--- TASK DATA Enclosed Below ---

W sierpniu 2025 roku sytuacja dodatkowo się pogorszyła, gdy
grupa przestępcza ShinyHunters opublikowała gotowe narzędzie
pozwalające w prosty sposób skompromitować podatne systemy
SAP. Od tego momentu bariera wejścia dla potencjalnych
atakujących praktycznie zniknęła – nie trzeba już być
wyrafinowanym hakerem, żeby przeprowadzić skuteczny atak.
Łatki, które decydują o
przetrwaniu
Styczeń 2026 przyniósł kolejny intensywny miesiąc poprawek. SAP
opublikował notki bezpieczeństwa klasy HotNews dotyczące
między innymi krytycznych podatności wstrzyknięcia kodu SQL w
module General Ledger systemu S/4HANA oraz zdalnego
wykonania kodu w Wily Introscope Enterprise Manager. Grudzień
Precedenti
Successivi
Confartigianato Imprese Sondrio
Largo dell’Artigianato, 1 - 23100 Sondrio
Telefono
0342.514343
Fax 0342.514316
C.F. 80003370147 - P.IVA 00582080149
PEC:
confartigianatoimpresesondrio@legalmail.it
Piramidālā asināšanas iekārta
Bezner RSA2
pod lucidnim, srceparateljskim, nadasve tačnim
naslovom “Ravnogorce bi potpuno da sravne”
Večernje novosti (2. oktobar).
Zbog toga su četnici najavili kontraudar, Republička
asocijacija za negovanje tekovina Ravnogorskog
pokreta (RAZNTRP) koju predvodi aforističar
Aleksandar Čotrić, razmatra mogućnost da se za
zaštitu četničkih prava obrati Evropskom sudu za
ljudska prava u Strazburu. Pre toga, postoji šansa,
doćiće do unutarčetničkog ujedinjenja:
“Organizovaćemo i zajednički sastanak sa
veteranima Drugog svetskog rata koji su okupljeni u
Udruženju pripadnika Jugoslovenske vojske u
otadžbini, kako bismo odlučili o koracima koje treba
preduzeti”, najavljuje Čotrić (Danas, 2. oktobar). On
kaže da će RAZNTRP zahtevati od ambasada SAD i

--- End of Enclosed TASK DATA ---

§ TASK TO COMPLETE
Above are the records; copy every line in them that holds the word "kodu".

§ TASK RESULT
między innymi krytycznych podatności wstrzyknięcia kodu SQL w
wykonania kodu w Wily Introscope Enterprise Manager. Grudzień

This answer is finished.